III. There is a third case, THE ERRORIST IN HIS DIFFICULTIES. This is a very common sight in these wayward times. I might say to many a man who has ventured out to sea under the strong impulse of curiosity, trusting to his own proud intellect, "Thy rowers have brought thee into great waters." The only safe course for a thoughtful man is to trust in God, and to accept the Scriptures as infallible truth. There is our anchorage. But there are men who cannot abide this; and, first of all, I think that they begin to get into great waters when they resolve to be guided by their own judgment and their own intellect, without submitting to the teachings of Christ. O my wise and thoughtful friend, do you know what will soon happen to you? You will probably fall under the domination of another's intellect: you will become the shadow of some greater man. The man who will be guided by nobody is usually guided by someone more foolish or more knavish than himself. In the dogmas of modern thought there is not enough mental meat to bait a mousetrap: as to food for a soul, there is none of it; an ant would starve on such small gram. No atonement, no regeneration, no eternal love, no covenant: what is there worth thinking upon? "They have taken away my Lord, and I know not where they have laid Him." They have taken away the light, the life, the love, the liberty of free grace, and they have given us nothing in the stead thereof but pretty toys, which they themselves will break before many days are past. How many who only meant to go a little from the old ways of truth have gone too far aside even for themselves! Truly, my speculative friend, "thy rowers have brought thee into great waters."
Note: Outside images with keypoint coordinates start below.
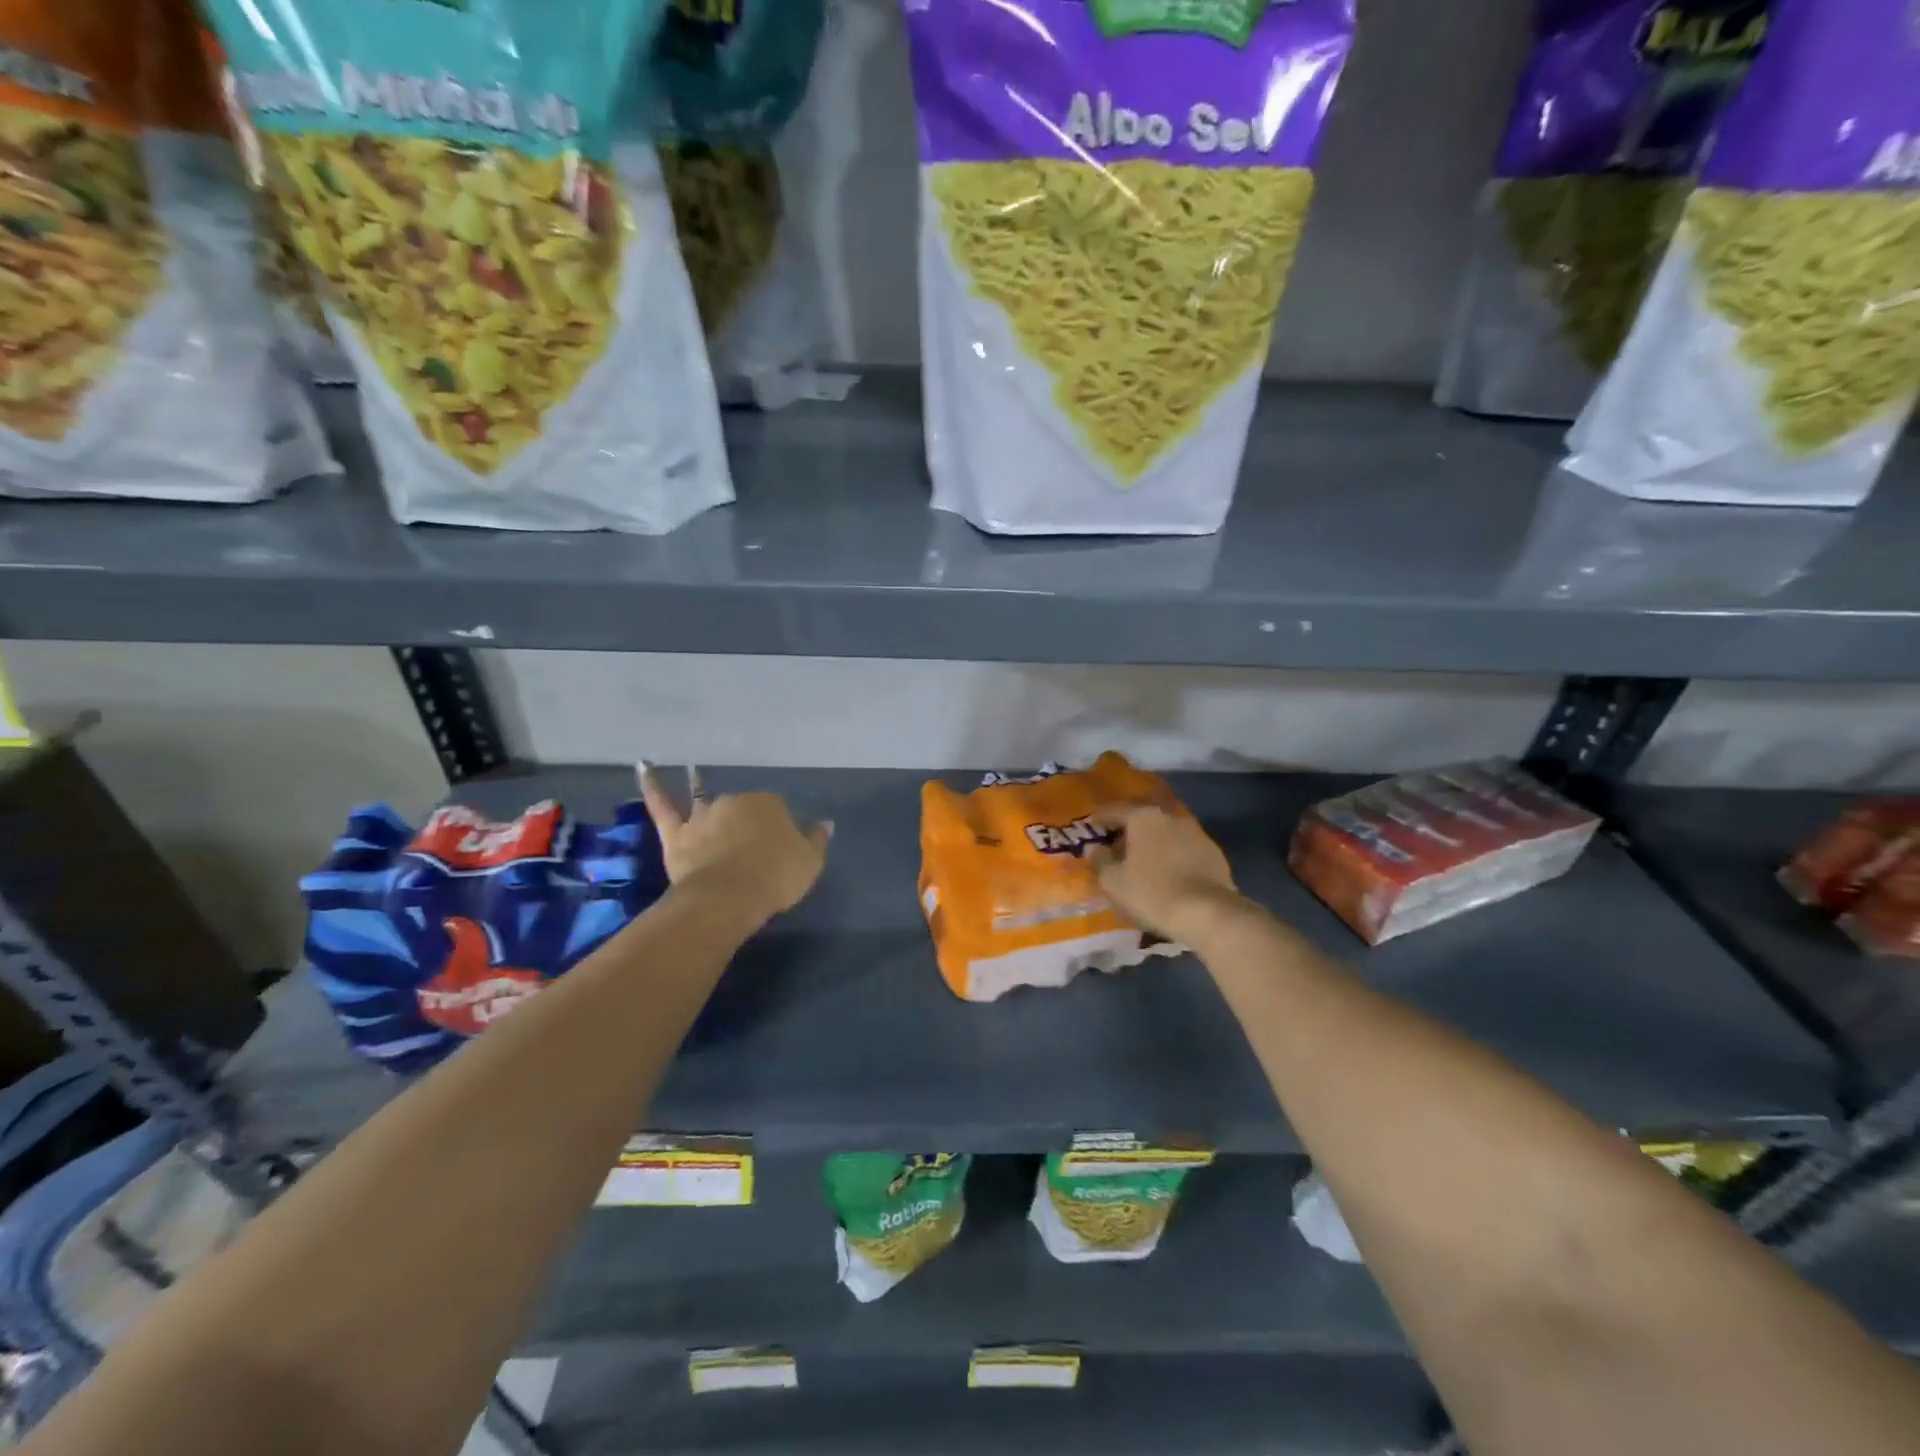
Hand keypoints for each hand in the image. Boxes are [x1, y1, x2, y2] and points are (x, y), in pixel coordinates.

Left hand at [639, 764, 831, 923]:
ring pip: (703, 796)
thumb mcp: (809, 862)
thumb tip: (825, 823)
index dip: (777, 826)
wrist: (728, 898)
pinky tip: (643, 766)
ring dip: (699, 783)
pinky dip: (652, 785)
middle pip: (741, 805)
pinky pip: (662, 806)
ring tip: (695, 769)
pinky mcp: (676, 833)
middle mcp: (734, 801)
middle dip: (744, 816)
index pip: (776, 809)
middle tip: (747, 838)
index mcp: (769, 804)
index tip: (778, 844)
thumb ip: (816, 840)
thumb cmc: (775, 877)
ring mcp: (702, 815)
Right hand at [1087, 804, 1241, 943]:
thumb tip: (1094, 848)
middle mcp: (1171, 817)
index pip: (1114, 810)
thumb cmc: (1152, 892)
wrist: (1208, 914)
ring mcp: (1196, 833)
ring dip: (1152, 843)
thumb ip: (1099, 861)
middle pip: (1142, 818)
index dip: (1099, 819)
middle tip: (1115, 846)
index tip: (1091, 827)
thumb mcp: (1113, 881)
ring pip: (1165, 833)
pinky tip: (1167, 873)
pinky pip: (1183, 849)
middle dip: (1128, 830)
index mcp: (1143, 817)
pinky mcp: (1214, 853)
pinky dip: (1171, 856)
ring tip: (1142, 862)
IV. Behold THE BACKSLIDER FILLED WITH HIS OWN WAYS. O wanderer from the Lord thy God, "thy rowers have brought thee into great waters." You know how it begins: first of all, that holy, joyful walk with God is lost. It did not seem much merely to lose rapturous enjoyment; but it was much in itself, and it meant more. Then there came a loss of relish for the means of grace. Secret prayer was neglected, and the Bible was unread. The forms of religion were kept up longer than the enjoyment of it; but there was no life, no power in them. After that there came a general fault-finding with brethren, a quarrelling with sisters, a constant cavilling at this and that. Then there came a distaste for Christian company: godly people were too common place and prosaic. The love of something "brighter" called them away from solid conversation. Songs other than those of Zion began to be relished, and teachings not of the Bible were listened to. At last it went further: it came to actual and open sin, and ruin followed. O friend, "thy rowers have brought thee into great waters." Oh, that He would come who owns thy barque, who shed His blood for thee! Oh, that He would step into thy vessel, and take the helm and turn thee round tonight by a great stroke of His almighty grace, and turn thy head to the port of peace!

( C. H. Spurgeon.)

Parallel Verses
KJV: Thy rowers have brought thee into great waters: the east wind hath broken thee in the midst of the seas.

WEB: Your rowers have brought you into great waters: the east wind has broken you in the heart of the seas.